**Goal 1**
Transcribe the section of the Fishkind page below that opens with the words containing "An excerpt from" and closes with "and take heed.".

**Page extract**
** BEGIN **
Fishkind's Florida Folly
On Friday I was forward an article praising a Florida based economist by the name of Henry Fishkind. Mr. Fishkind has established a successful practice consulting to companies and the government in the Sunshine State.
An excerpt from the Gulf Coast Business Review is included below:
“Florida’s pre-eminent economist offers his prescriptions for Florida tax policy. Given the economy, state and local politicians may want to listen and take heed.
He is Florida’s E.F. Hutton. Better than having the Good Housekeeping Seal of Approval.
Indeed, every large-scale developer in Florida knows a sure-fire way to have a project taken seriously is to turn in a feasibility study with the words “prepared by Fishkind & Associates.”
And every county administrator and city manager knows a sure-fire way to sell sewer bonds or road bonds to institutional investors is to circulate a prospectus with the words “prepared by Fishkind & Associates.”
Over the past 32 years, Henry “Hank” Fishkind - make that Dr. Hank Fishkind, Ph.D. - has earned the position of Florida’s pre-eminent economist. His word is a “10” on the credibility scale. Since his arrival in the state in 1975, he has been economic adviser to Govs. Bob Graham and Jeb Bush; to Florida House speakers and Senate presidents; to the biggest corporate clients in Florida…” “The list is too long to print.”
The article was sent to me by someone familiar with my revulsion for Mr. Fishkind’s cult of personality and his record as an analyst. Possibly no economist in the country has been more consistently and dramatically wrong about his economic prognostications over the past 4 years than Hank Fishkind. He has impressive political connections and is well established but he has also failed miserably in predicting or correctly interpreting the current economic downturn.
** END **
**Goal 2**
Restate word for word the records below, from their start through the line containing "tone equalizer: -7".

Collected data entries
** BEGIN **
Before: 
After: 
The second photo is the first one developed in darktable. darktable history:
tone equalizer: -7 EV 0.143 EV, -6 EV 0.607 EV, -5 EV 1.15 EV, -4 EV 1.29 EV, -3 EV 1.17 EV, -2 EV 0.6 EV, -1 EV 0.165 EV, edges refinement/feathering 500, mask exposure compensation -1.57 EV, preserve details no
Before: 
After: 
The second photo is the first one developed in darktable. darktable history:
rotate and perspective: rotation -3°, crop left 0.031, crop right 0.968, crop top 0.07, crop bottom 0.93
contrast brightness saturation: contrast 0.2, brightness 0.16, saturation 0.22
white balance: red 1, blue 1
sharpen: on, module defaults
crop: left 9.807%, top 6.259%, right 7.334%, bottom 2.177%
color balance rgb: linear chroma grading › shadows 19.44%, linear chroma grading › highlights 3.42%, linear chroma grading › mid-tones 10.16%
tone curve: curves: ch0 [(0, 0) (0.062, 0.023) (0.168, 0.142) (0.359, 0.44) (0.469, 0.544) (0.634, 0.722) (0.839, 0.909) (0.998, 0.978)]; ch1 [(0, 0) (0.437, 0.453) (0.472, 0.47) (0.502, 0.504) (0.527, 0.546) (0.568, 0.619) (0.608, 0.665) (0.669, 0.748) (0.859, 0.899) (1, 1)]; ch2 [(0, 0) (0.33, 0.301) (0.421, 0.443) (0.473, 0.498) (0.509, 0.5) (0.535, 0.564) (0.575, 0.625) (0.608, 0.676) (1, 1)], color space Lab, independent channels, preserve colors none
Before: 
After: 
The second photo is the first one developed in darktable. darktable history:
** END **
**Written solution 1**
An excerpt from the Gulf Coast Business Review is included below:
“Florida’s pre-eminent economist offers his prescriptions for Florida tax policy. Given the economy, state and local politicians may want to listen and take heed.

**Written solution 2**
Before: 
After: 
The second photo is the first one developed in darktable. darktable history:
tone equalizer: -7 EV 0.143 EV, -6 EV 0.607 EV, -5 EV 1.15 EV, -4 EV 1.29 EV, -3 EV 1.17 EV, -2 EV 0.6 EV, -1 EV 0.165 EV, edges refinement/feathering 500, mask exposure compensation -1.57 EV, preserve details no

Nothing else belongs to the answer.